- [Assigned task 1] Revise the stretch of the passage on English in business from "The language element" through "to process properly.", putting "due dates" wherever "deadlines" appears.
- [Assigned task 2] Write what comes next in the passage on English in business, starting after its last sentence.
Excerpt Block Start
In business the primary objective of communication is for it to be clear and efficient. It is very cumbersome to have to take out 2 hours for a meeting due to communication issues, when half an hour would have sufficed if all persons present spoke good English. And in business, time is money. Therefore, the communication factor will most definitely be taken into account when deciding the pros and cons of entering into a business relationship.
The language element really comes to the fore when deadlines have to be met; if the language barrier slows you down enough, you will simply not be able to perform as agreed upon, simply because getting to a correct understanding will take too much time, reviewing the result on the receiving end will be very work-intensive, and feedback will require too long to process properly.
But even before companies reach the above stage of being in the thick of actually doing business, there’s presentation. Non-native speakers of English tend to assume that presenting oneself in English comes naturally, which is certainly not the case. Advertising texts in brochures, slogans on billboards: these are primary tools used by companies to market themselves, and incorrect English usage or bad spelling will send a message of substandard quality and lack of attention to detail. Even large companies fall prey to such mistakes; take for example Volkswagen’s advertising campaign which featured the slogan “VW. For careless driving”. (italics by me; unfortunately, I haven’t been able to find a link to the campaign, but posters with this slogan are still up at selected Volkswagen dealerships) This does nothing to recommend the product, unless VW’s target group consists of drivers heading out onto the road without a care for the safety of their fellow road users. (An editorial glance over the slogan would have been enough to ensure that the word “carefree” would have been used instead.)
But wait: there’s more! Target language distinction matters. Spelling differs between English and American – “centre” v “center”, “valour” v “valor”, “grey” v “gray” – as do colloquialisms, or slang. It’s important not only to know this, but to be consistent in your use of either British or American English.
In formal documentation, the use of colloquialisms is not quite so prominent, but when discussing matters face-to-face, it plays a huge part. One of the standard anecdotes illustrating incorrect word choice is the man making a quick drawing of a schematic on the back of an envelope for his American business partner. They’re in a bar in New York, and he makes a mistake in his drawing. He calls over the waiter and asks for a rubber. Not so strange to British ears where a rubber is a synonym for an eraser, but to everyone else involved in this situation he just asked for a condom. Awkward…
English Linguistic Consultancy & Business
How can linguistic consultancy be useful to Dutch companies operating on the international playing field? The answer lies mostly in training and support.
A linguistics consultant can provide a company with general language training, and specific business and legal English training on a regular basis. If the company specifies the region with which it aims to conduct business, a consultant can also train staff in relevant culture and custom. In addition, these training sessions can target the relevant area of business and/or law.
Excerpt Block End
Dataset records Block Start
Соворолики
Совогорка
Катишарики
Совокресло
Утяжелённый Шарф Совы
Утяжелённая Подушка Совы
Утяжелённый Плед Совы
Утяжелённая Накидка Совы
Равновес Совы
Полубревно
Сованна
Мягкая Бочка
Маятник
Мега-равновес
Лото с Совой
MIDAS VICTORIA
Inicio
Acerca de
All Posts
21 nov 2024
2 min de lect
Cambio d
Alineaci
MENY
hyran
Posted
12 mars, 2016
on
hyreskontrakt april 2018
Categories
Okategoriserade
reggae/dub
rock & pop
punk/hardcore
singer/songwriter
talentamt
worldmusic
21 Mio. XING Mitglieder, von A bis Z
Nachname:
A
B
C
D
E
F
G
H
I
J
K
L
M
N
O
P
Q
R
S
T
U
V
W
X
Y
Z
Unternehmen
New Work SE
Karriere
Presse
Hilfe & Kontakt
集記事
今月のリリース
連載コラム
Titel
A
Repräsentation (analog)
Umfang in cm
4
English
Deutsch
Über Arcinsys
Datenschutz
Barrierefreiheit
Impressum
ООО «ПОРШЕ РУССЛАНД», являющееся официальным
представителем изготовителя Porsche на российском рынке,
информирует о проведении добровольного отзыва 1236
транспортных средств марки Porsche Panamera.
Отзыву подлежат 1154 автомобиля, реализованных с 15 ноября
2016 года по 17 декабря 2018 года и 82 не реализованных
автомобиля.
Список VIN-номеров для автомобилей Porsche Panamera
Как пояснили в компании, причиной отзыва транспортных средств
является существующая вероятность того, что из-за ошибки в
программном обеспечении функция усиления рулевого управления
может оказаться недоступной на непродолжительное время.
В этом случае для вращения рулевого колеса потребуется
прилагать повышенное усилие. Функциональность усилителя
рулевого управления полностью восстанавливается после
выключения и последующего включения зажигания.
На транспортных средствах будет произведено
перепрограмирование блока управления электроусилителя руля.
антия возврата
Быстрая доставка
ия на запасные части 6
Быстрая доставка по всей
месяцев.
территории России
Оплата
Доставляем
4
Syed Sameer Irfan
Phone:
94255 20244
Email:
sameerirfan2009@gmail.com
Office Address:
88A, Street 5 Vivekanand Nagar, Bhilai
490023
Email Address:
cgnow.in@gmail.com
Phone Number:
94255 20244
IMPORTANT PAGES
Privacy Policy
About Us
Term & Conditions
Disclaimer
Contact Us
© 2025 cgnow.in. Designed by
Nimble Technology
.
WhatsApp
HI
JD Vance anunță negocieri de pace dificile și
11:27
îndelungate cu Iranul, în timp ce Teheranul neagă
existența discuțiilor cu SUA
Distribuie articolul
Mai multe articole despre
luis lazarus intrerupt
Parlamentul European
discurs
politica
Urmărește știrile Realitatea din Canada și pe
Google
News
Dataset records Block End
- [Task response 1]
The language element really comes to the fore when due dates have to be met; if the language barrier slows you down enough, you will simply not be able to perform as agreed upon, simply because getting to a correct understanding will take too much time, reviewing the result on the receiving end will be very work-intensive, and feedback will require too long to process properly.

- [Task response 2]
The importance of cultural understanding is illustrated rather nicely in the movie Wall Street: Money Never Sleeps. During a business meeting with Chinese investors, Jake Moore demonstrates an understanding of what Chinese business custom prescribes in order to express appreciation and respect for one’s negotiating partner, as well as a desire to move forward with the negotiations. His gesture earns him respect, as well as their interest in further exploring the options with which he has presented them. Yes, it is just a movie, but it is most definitely true that there is an added value to cultural sensitivity.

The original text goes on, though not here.